I'm admittedly a Haskell newbie. To explore laziness, I created a function in ghci that returns its second argument:

Prelude> let latter x y = y
latter :: t -> t1 -> t1

I am able to call it with arguments of types Char, [Char], Num, Floating, and Fractional (expressed as decimals):

Prelude> latter 'x' 'y'
'y'
it :: Char

Prelude> latter "foo" "bar"
"bar"
it :: [Char]

Prelude> latter 1 2
2
it :: Num t1 => t1

Prelude> latter pi pi
3.141592653589793
it :: Floating t1 => t1

Prelude> latter 0.5 0.7
0.7
it :: Fractional t1 => t1

Why do I get a horrible error (and what does it mean) when I try applying latter to a Fractional expressed as a ratio:

Prelude> 1/2
0.5
it :: Fractional a => a

Prelude> latter 1/2 1/2

<interactive>:62:1:
    Could not deduce (Num (a0 -> t1 -> t1))
      arising from the ambiguity check for ‘it’
    from the context (Num (a -> t1 -> t1),
                      Num a,
                      Fractional (t1 -> t1))
      bound by the inferred type for ‘it’:
                 (Num (a -> t1 -> t1), Num a, Fractional (t1 -> t1)) => t1 -> t1
      at <interactive>:62:1-14
    The type variable ‘a0’ is ambiguous
    When checking that ‘it’
      has the inferred type ‘forall t1 a.
                             (Num (a -> t1 -> t1), Num a, Fractional (t1 -> t1)) =>
                             t1 -> t1’
    Probable cause: the inferred type is ambiguous

Answer 1

Function application in Haskell binds more tightly than anything else.

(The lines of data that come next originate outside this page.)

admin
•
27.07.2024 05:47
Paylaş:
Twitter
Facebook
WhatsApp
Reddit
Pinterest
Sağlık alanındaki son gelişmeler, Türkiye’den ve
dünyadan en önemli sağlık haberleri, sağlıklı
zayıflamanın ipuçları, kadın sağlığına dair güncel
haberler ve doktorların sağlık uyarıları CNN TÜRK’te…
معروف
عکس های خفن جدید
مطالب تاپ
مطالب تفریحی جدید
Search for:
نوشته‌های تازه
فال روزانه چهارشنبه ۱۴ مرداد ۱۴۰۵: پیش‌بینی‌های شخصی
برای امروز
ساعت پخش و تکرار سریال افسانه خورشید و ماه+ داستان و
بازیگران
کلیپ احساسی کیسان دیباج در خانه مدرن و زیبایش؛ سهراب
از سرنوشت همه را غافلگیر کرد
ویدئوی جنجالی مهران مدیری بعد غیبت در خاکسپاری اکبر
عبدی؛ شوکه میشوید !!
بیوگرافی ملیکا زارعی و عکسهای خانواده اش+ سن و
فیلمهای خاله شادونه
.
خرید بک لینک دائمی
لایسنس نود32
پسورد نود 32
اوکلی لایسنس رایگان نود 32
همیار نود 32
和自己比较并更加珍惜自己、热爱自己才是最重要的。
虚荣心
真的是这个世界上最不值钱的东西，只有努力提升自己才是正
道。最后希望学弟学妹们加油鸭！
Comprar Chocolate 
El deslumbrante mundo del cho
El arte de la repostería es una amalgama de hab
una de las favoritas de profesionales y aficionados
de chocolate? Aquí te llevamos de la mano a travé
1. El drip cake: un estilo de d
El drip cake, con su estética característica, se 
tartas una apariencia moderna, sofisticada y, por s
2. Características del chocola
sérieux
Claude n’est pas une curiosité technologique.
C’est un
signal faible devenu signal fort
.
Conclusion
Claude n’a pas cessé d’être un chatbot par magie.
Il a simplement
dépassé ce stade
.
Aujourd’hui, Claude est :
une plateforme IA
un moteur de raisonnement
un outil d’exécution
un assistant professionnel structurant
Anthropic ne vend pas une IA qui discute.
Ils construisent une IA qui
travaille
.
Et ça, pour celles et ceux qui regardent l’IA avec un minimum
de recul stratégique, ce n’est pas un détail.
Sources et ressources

So

latter 1/2 1/2

gets read as

((latter 1) / (2 1)) / 2

Applying 2 to 1 is not such a hot idea, and since latter takes two arguments, latter 1 is actually a function. Dividing a function by something is also not a good idea. You can fix all of these problems using some parentheses:

latter (1/2) (1/2)